Henning Mankell: Der Sprengmeister

Ein ganzes Arbeiterleben

Beim Tod Henning Mankells 2015 habe ich es sehr bedauert, dass es in Zukunft keine neuen Bücher eines meiner Lieblingsautoren mehr geben würde. Als 2017 dann Der Sandmaler, ein Frühwerk aus dem Jahr 1974, erstmals auf Deutsch erschien, war ich nicht sicher, ob man ihm damit einen Dienst erwiesen hatte, denn der Roman kam mir vergleichsweise sprachlich unreif vor. Doch mit Der Sprengmeister wurde nun sein Debütroman aus dem Jahr 1973 übersetzt, der mir viel besser gefiel und stilistisch bereits ein „echter Mankell“ ist. Ob es daran liegt, dass Henning Mankell 1997 sprachliche Änderungen darin vorgenahm? Inhaltlich zumindest blieb das Buch unverändert, da er zurecht keine Notwendigkeit für Korrekturen sah. Dieser Roman, den er mit 25 Jahren schrieb, greift bereits die sozialpolitischen Themen seines späteren Werkes auf, ist politisch aber radikaler.

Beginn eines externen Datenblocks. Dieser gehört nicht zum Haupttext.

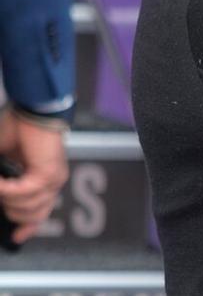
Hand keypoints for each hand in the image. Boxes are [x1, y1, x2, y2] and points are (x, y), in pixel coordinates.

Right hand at [0, 109, 67, 243]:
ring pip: (26, 207)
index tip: (16, 237)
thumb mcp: (4, 159)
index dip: (28, 227)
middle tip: (1, 188)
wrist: (32, 109)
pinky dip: (5, 189)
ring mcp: (53, 179)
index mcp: (44, 180)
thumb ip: (2, 182)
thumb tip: (0, 190)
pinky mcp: (48, 173)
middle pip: (32, 215)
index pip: (40, 212)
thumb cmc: (18, 129)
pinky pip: (23, 192)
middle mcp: (52, 182)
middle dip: (9, 208)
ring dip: (5, 197)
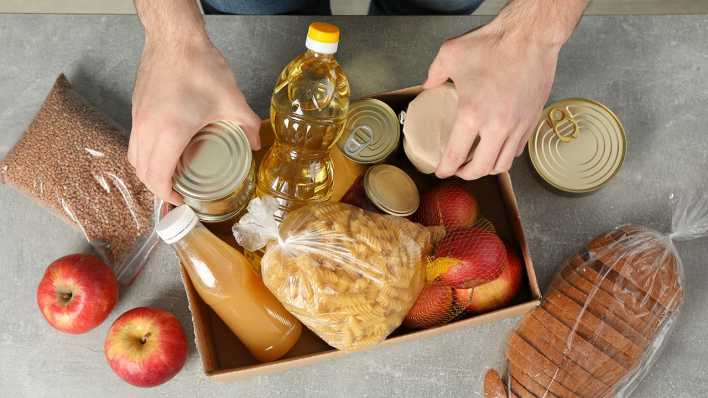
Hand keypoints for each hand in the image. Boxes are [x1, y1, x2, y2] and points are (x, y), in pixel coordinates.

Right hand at [129, 35, 260, 203]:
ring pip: (134, 157)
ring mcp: (137, 118)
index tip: (180, 200)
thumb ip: (247, 125)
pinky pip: (134, 141)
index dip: (167, 195)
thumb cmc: (199, 67)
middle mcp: (147, 129)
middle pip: (143, 172)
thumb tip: (256, 144)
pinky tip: (163, 151)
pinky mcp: (136, 108)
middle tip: (177, 192)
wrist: (175, 38)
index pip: (158, 176)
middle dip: (158, 188)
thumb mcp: (232, 100)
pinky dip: (145, 155)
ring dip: (149, 172)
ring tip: (170, 176)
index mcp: (170, 133)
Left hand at [423, 21, 559, 179]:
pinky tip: (497, 147)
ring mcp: (518, 126)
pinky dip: (505, 155)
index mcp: (472, 115)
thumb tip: (427, 85)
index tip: (440, 172)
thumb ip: (433, 73)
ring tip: (477, 163)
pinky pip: (518, 149)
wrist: (531, 37)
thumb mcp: (450, 54)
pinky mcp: (532, 120)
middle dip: (466, 175)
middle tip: (457, 170)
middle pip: (481, 169)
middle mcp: (497, 127)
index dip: (445, 169)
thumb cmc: (493, 44)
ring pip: (503, 164)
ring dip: (487, 169)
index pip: (456, 155)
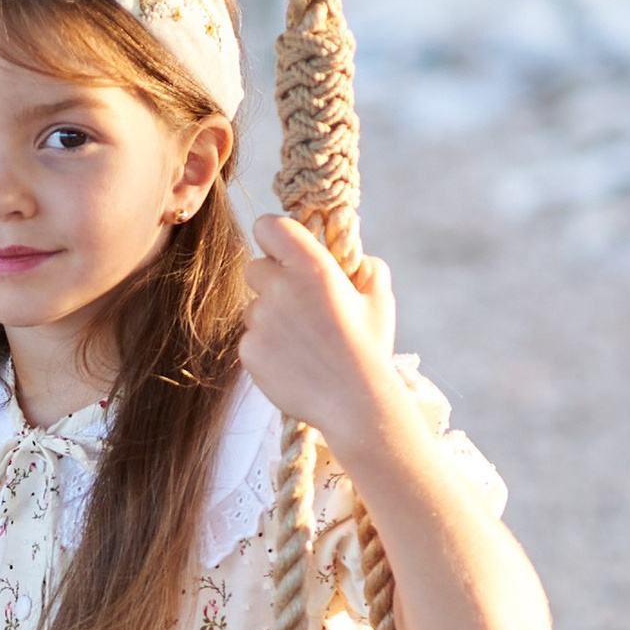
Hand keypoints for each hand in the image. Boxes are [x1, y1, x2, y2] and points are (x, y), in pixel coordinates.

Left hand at [239, 213, 397, 440]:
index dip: (275, 238)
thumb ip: (366, 267)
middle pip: (254, 267)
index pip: (267, 227)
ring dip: (270, 317)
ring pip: (252, 307)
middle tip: (299, 305)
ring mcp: (261, 320)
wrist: (355, 403)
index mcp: (312, 267)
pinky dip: (266, 348)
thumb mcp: (379, 298)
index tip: (285, 252)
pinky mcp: (249, 350)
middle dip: (272, 281)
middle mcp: (280, 288)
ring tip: (303, 342)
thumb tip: (354, 258)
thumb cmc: (370, 349)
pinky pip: (250, 339)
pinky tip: (294, 362)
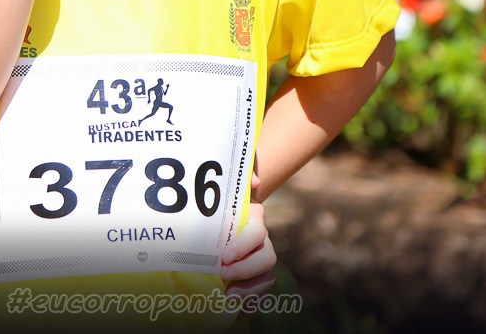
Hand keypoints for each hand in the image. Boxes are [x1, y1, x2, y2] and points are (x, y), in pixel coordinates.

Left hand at [219, 173, 276, 304]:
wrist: (218, 212)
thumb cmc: (220, 197)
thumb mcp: (228, 184)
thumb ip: (242, 175)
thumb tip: (255, 182)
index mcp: (255, 218)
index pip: (257, 232)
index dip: (243, 245)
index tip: (223, 256)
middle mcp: (263, 240)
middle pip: (266, 258)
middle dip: (245, 270)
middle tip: (222, 274)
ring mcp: (261, 259)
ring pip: (266, 278)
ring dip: (249, 289)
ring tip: (228, 296)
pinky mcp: (257, 278)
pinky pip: (263, 294)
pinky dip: (253, 303)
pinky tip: (240, 311)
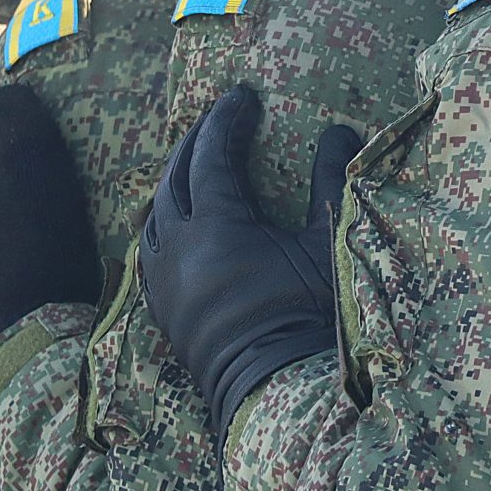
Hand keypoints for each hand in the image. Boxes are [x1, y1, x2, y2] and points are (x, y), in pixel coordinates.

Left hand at [138, 87, 342, 443]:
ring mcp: (166, 282)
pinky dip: (161, 225)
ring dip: (171, 182)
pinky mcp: (164, 312)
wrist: (275, 393)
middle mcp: (179, 248)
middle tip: (216, 120)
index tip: (243, 97)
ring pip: (153, 216)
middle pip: (172, 179)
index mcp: (217, 226)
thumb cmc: (308, 317)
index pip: (212, 157)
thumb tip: (340, 131)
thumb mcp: (327, 247)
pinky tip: (175, 225)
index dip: (226, 122)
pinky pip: (150, 253)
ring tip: (191, 165)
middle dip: (192, 143)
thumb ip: (331, 184)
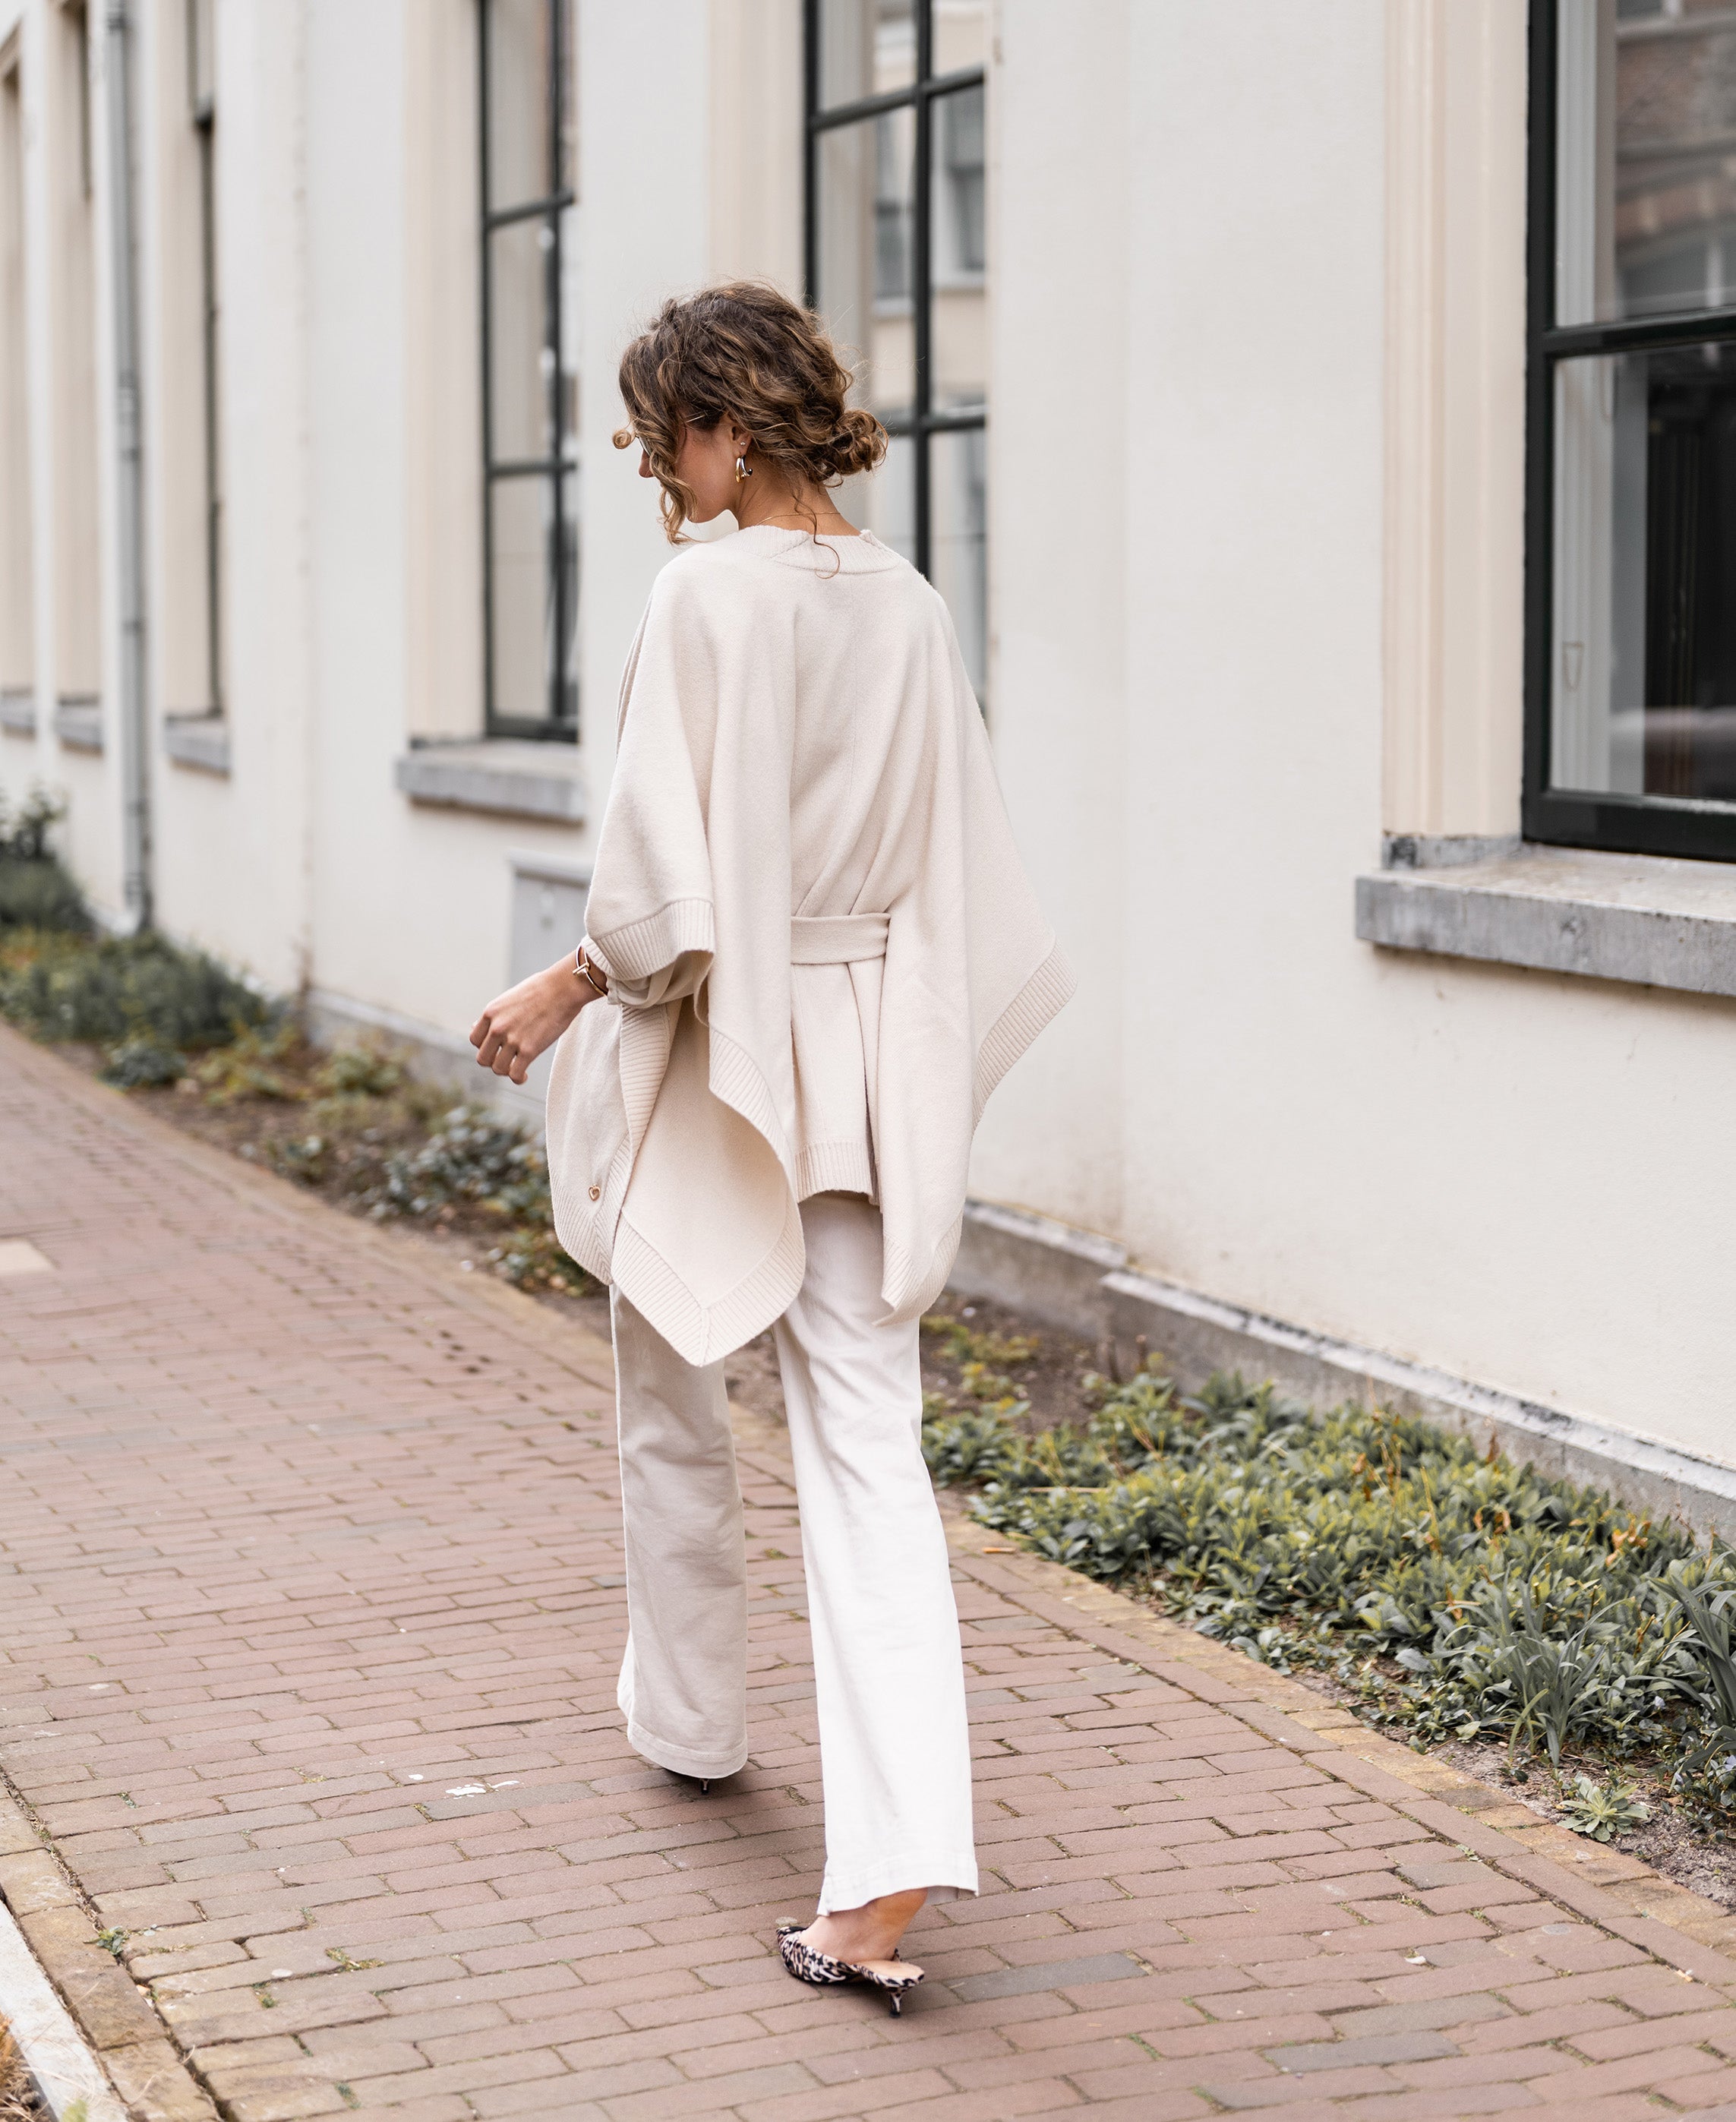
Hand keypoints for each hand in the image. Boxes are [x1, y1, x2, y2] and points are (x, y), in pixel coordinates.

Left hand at [469, 952, 597, 1083]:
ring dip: (506, 1071)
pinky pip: (515, 1074)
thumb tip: (478, 1026)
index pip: (475, 1039)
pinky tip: (524, 1075)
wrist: (562, 988)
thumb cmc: (541, 990)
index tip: (498, 1047)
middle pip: (483, 1058)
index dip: (485, 1046)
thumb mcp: (509, 998)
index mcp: (491, 1012)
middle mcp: (497, 1027)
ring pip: (497, 1068)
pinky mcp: (529, 1050)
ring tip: (517, 1067)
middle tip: (507, 1060)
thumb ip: (495, 1015)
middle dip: (493, 1061)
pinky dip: (518, 1078)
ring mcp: (512, 1039)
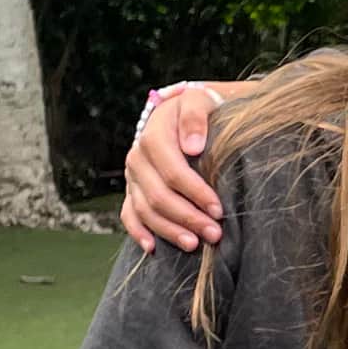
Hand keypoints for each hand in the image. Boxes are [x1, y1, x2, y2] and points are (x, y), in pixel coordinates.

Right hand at [121, 82, 230, 252]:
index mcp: (153, 134)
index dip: (195, 192)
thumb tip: (192, 147)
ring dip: (169, 230)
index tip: (218, 209)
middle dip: (188, 218)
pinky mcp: (132, 190)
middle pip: (158, 195)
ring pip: (145, 210)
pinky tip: (153, 247)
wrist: (183, 113)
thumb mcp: (199, 101)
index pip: (172, 170)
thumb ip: (195, 116)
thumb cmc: (198, 109)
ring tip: (194, 245)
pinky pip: (129, 215)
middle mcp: (137, 158)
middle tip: (214, 233)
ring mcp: (133, 176)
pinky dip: (139, 232)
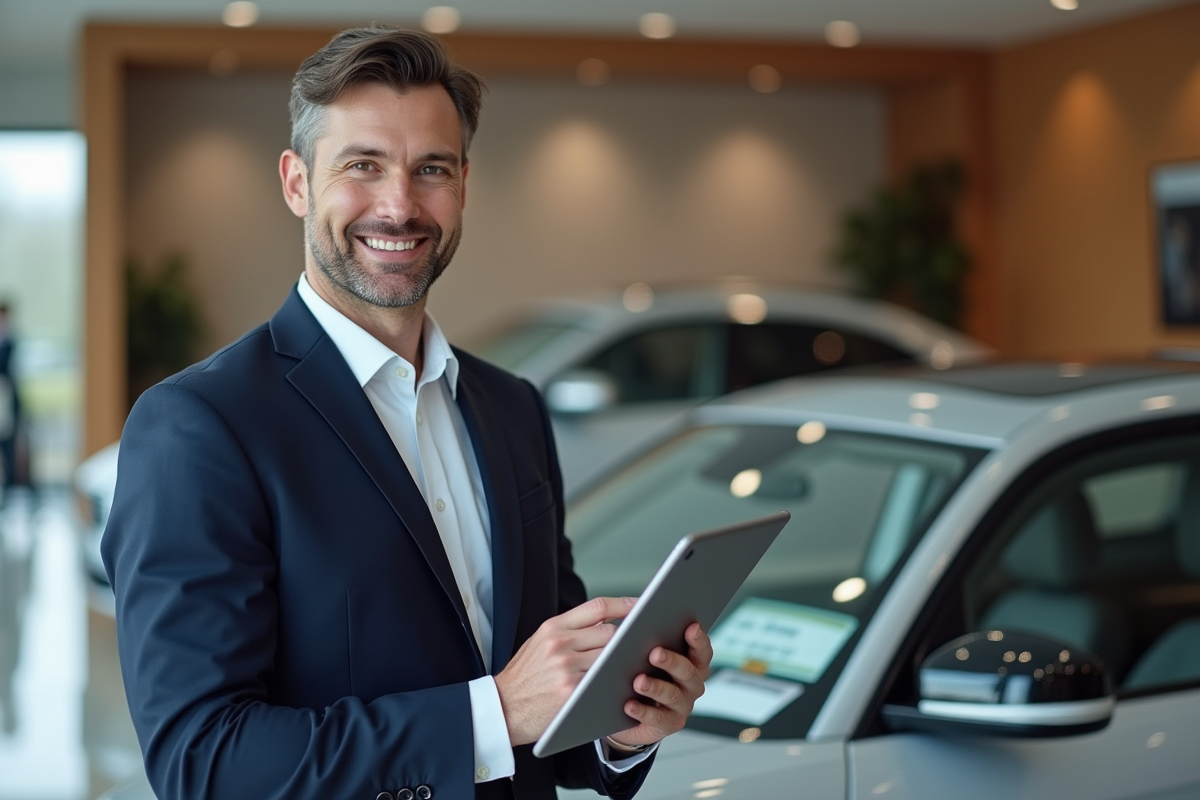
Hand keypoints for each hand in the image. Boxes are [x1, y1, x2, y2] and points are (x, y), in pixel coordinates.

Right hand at [495, 596, 636, 745]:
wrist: (502, 708)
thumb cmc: (524, 677)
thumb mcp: (540, 643)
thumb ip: (570, 631)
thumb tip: (607, 622)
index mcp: (553, 627)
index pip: (598, 607)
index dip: (625, 605)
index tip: (641, 606)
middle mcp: (560, 644)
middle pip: (610, 632)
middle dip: (624, 640)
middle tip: (636, 645)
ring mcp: (566, 668)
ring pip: (610, 657)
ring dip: (621, 662)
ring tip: (628, 666)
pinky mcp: (571, 692)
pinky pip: (603, 682)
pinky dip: (612, 682)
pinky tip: (617, 685)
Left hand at [608, 621, 711, 748]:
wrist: (624, 710)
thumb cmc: (639, 671)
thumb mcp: (645, 653)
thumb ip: (651, 639)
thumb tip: (641, 617)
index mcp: (691, 663)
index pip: (702, 651)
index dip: (698, 640)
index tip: (690, 627)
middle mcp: (692, 685)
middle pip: (688, 672)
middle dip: (672, 661)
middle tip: (655, 653)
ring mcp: (682, 706)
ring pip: (673, 695)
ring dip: (656, 687)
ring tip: (638, 681)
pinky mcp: (668, 725)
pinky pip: (658, 719)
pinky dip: (643, 711)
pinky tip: (629, 704)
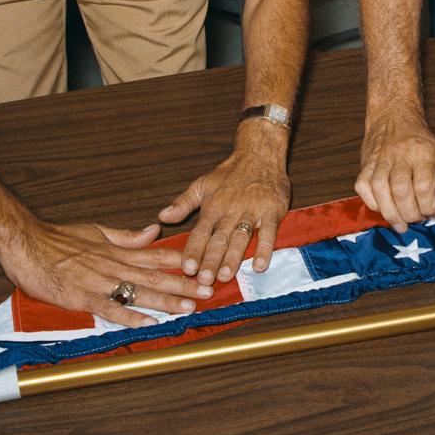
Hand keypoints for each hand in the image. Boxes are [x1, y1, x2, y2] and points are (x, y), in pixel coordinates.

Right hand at [0, 220, 212, 327]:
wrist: (25, 243)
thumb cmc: (58, 239)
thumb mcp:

Erzählt wird das Leben des Sprengmeisters Oskar Johansson, geboren 1888 in Norrköping als Sohn und Enkel von Arbeitern, der im Juni 1911 bei Sprengungen für einen Eisenbahntunnel eine Detonation aus nächster Nähe nur durch ein Wunder überlebt. Der namenlose Ich-Erzähler lernt ihn erst kennen, als Oskar, Witwer und pensioniert, seine Sommer bis zu seinem Tod im April 1969 in einer umgebauten Sauna auf einer Insel im äußeren Stockholmer Schärengarten verbringt. Er schildert in nicht-chronologischer Abfolge und ohne ein überflüssiges Wort einerseits eigene Beobachtungen, andererseits gibt er wieder, was Oskar ihm über sein Leben erzählt hat. Das Ergebnis seiner Arbeit beschreibt der Ich-Erzähler so: „Die Erzählung über Oskar ist wie ein Eisberg. Man sieht nur einen kleinen Teil. Der Großteil ist unter der Oberfläche verborgen. Dort befindet sich die größte Masse Eis, die dem Berg das Gleichgewicht im Wasser verleiht und ihn stabil dahingleiten lässt.“ Uneinig sind sich Erzähler und Protagonist über Oskars Bedeutung: Während Oskar darauf beharrt, nichts Besonderes zu sein, ist der Erzähler vom Gegenteil überzeugt.

Doch was ist das Besondere an diesem Arbeiterleben im Schweden des vorhergehenden Jahrhunderts? Mit Sicherheit das Sprengstoffunglück, das er schwer körperlich versehrt überlebt. Unbeugsam arbeitet er dennoch ein Jahr später wieder als Sprengmeister, mit Unterbrechungen durch Arbeitslosigkeit bis zu seiner Rente im Jahr 1954. Breiten Raum im Roman nimmt das politische Engagement Oskars ein, für das ihn der Vater 1910 aus dem Haus wirft, denn einen Sozialisten mag er nicht dulden. Oskars Traum von einer gerechteren Gesellschaft führt ihn zunächst in die sozialdemokratische Partei, doch als ihm „zu wenig in zu langer Zeit“ geschieht, tritt er aus, wird Kommunist und ist bis zuletzt von einer bevorstehenden Revolution überzeugt.

Den Titel meiner Rezension, „Ein ganzes Arbeiterleben“, habe ich nicht zufällig gewählt. Immer wieder fühlte ich mich an Robert Seethalers herausragenden Roman Ein ganzes Leben erinnert, auch wenn dessen Protagonist Andreas Egger weit weniger aufbegehrt als Oskar Johansson.